Astronomen beobachten erstmals Umgebung zweier supermassereicher Schwarzer Löcher auf Kollisionskurs

Einem internationalen Forscherteam ist es erstmals gelungen, die Umgebung von zwei auf Kollisionskurs befindlichen supermassereichen Schwarzen Löcher mit hoher Auflösung zu beobachten. Dabei zeigte sich zur Überraschung der Astronomen, dass sich von außen auf die Schwarzen Löcher zuströmendes Gas nicht in einer Scheibe ansammelt, sondern chaotische Strömungen bildet. Die Beobachtung dieser Prozesse könne künftig wichtige Informationen zur Entwicklung von Galaxien in der kosmischen Geschichte liefern, schreiben die Wissenschaftler im Fachblatt „Astrophysical Journal“.

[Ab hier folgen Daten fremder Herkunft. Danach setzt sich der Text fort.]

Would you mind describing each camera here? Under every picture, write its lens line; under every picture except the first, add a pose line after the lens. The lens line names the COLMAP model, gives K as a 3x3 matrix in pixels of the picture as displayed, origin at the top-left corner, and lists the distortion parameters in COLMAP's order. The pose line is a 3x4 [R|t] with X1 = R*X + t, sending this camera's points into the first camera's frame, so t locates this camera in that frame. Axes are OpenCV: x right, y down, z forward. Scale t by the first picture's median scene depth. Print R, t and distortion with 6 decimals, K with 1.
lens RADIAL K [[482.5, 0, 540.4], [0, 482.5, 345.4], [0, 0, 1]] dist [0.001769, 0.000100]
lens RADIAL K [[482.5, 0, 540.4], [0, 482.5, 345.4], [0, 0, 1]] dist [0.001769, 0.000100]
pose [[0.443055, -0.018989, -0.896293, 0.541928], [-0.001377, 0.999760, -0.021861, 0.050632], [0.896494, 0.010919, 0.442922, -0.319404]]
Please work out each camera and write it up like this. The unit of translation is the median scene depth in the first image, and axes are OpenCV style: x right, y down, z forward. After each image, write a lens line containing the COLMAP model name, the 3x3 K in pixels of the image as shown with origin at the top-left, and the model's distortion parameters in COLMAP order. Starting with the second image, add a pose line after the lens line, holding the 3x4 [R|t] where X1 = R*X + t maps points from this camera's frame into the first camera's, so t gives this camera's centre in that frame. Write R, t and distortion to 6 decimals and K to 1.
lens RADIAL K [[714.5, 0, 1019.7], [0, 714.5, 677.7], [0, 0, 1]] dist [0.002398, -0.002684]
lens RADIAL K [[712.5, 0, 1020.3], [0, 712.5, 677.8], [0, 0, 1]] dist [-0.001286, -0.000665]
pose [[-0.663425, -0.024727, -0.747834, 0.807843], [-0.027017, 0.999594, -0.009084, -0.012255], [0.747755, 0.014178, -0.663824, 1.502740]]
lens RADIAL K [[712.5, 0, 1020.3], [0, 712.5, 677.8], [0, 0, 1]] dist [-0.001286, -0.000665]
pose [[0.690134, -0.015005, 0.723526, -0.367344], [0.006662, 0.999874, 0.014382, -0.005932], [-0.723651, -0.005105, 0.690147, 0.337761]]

Das 400 Millionen Lichtjahre entfernte Sternsystem NGC 6240 besitzt eine ungewöhnlich unregelmäßige Form: Sie besteht ursprünglich aus zwei Galaxien, die seit Millionen von Jahren miteinander verschmelzen. Da jede der Galaxien in ihrem Zentrum ein supermassereiches Schwarzes Loch besitzt, nähern sich im Laufe der Verschmelzung auch diese Schwarzen Löcher einander an und kollidieren schließlich miteinander. Solche Verschmelzungen spielen eine wichtige Rolle bei der Entwicklung der Galaxien. Doch wie genau die Annäherung der Schwarzen Löcher im Detail verläuft und welchen Einfluss sie auf die ihre Umgebung hat, ist bislang nicht bekannt.

„Der Schlüssel zum Verständnis einer solchen Galaxie ist das Gas“, erklärt Ezequiel Treister von der Universität Santiago in Chile. „Denn dieses Gas ist für die Entstehung neuer Sterne nötig. Es strömt aber auch in die Schwarzen Löcher und erlaubt ihnen, anzuwachsen.“ Um die Bewegung des Gases in der Umgebung der Schwarzen Löcher zu beobachten, nutzen Treister und seine Kollegen ALMA, das Atacama Large Millimeter/Submillimeter Array, eine aus insgesamt 66 Antennen mit sieben bis zwölf Metern Durchmesser bestehende Teleskopanlage auf dem 5000 Meter hohen Chajnantor-Plateau in der Atacamawüste in den nordchilenischen Anden.

„Unsere neuen ALMA-Aufnahmen zeigen erstmals, wie viel Gas sich im Einflussbereich der Schwarzen Löcher befindet“, sagt Anne Medling von der University of Toledo in den USA. Und das ist mit etwa neun Milliarden Sonnenmassen erheblich mehr als zuvor angenommen. Damit müssen die Forscher die Abschätzungen der Masse der Schwarzen Löcher von bislang einer Milliarde auf einige hundert Millionen Sonnenmassen nach unten korrigieren. „Wir vermuten daher, dass die bisherigen Massen-Schätzungen bei ähnlichen Systemen ebenfalls deutlich zu hoch sind“, so Medling.

Überraschend für die Astronomen ist auch die Bewegung des Gases in der Umgebung der Schwarzen Löcher. Statt der erwarteten rotierenden Scheibe stießen die Forscher auf chaotische Strömungen, Filamente und Blasen. „Ein Teil des Gases wird sogar mit Geschwindigkeiten von bis zu 500 Kilometern pro Sekunde nach außen katapultiert“, stellt Treister fest. „Wir wissen bislang nicht, was diese Strömungen verursacht.“ Sie könnten aber eine wichtige Rolle bei der Sternentstehung in dem verschmelzenden Sternsystem spielen. Solche detaillierten Beobachtungen können daher neue Einblicke in die Prozesse während der Verschmelzung von Galaxien geben.